Unruhig kauerte ich im Loft neben dem Funkgerät. Draußen fiel unablässig Schnee in den Gletschersee und wurde hungrig vom graublauen Wasser verschlungen, das ihn mitnahm auf seine lange Reise in die Beringsee. Bleierne Wolken hatten die Berge vollkommen ausgelöscht. Einsam kam es mir vor, wie jeden Spätherbst, wenn Chris für dreieinhalb Monate auf Reisen ging. Obwohl ich mich jedes Mal auf das Alleinsein freute, war die Umstellung von intensiver Zweisamkeit auf intensive Einsamkeit nie ganz einfach – trotz der inzwischen vier Hunde, die mir gute Gesellschaft waren.

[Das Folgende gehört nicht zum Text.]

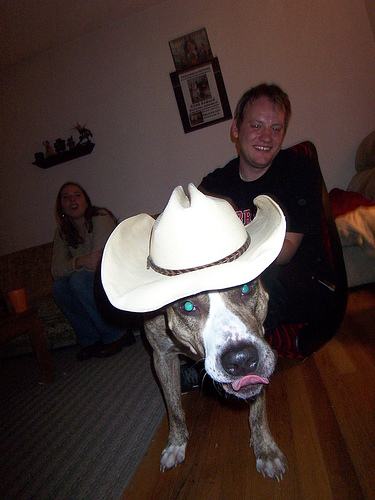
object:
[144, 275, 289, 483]
dog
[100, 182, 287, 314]
cowboy hat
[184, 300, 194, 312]
eye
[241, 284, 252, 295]
eye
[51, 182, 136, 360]
girl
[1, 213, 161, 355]
couch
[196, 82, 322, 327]
boy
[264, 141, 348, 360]
gaming chair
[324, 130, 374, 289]
recliner chair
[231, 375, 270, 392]
tongue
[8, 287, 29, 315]
cup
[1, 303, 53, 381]
coffee table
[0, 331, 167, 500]
rug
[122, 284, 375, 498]
floor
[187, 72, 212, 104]
picture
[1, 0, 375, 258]
wall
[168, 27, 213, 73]
picture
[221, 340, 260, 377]
nose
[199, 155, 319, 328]
shirt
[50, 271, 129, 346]
pants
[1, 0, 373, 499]
living room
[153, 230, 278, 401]
head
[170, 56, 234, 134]
newspaper article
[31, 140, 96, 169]
shelf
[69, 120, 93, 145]
knick knack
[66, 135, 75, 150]
knick knack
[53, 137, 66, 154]
knick knack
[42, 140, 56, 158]
knick knack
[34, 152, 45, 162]
knick knack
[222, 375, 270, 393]
mouth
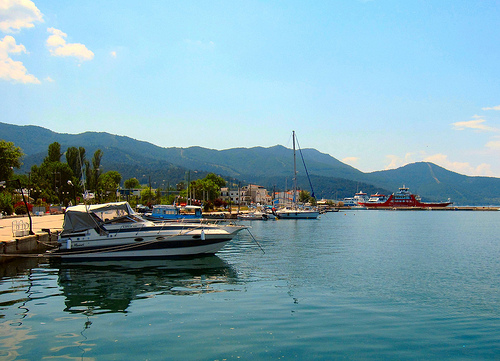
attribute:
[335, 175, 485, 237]
ship — long, red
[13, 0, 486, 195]
sky — cloudy, blue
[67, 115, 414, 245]
hills — long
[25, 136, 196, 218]
trees — lush, green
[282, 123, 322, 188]
mast — tall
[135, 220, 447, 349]
water — blue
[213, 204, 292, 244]
cable — anchor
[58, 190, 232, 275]
boat — striped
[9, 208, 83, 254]
dock — floating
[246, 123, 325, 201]
sailboat — tall-masted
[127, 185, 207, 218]
cabin — white, blue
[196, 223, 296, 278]
chain — anchor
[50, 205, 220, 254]
boat — tied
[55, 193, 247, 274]
boats — large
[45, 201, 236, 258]
boats — parked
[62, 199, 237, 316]
boats — floating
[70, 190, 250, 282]
boats — waiting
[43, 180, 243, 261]
boats — close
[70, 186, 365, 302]
boats — tied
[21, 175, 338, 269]
boats — used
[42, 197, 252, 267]
boat — docked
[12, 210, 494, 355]
water — calm, large, wide open, blue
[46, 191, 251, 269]
boat — docked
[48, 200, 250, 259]
boat — docked, small, wooden, white, white and black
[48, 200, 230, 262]
boat — docked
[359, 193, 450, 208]
boat — large, red, metal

Ein letztes Funkgespräch mit Chris

Ich drehte am Lautsprecherknopf. Schon nach drei Uhr; bis zu seinem Abflug nach Südamerika war Chris in Atlin und wollte sich noch einmal melden. Aber bisher herrschte Funkstille. Endlich tönte seine Stimme durch das Loft: „Raven Hill, Raven Hill. Como Lake.“

„Hey, wie geht’s?“, fragte ich. Jegliche Gefühle von Einsamkeit waren plötzlich verflogen.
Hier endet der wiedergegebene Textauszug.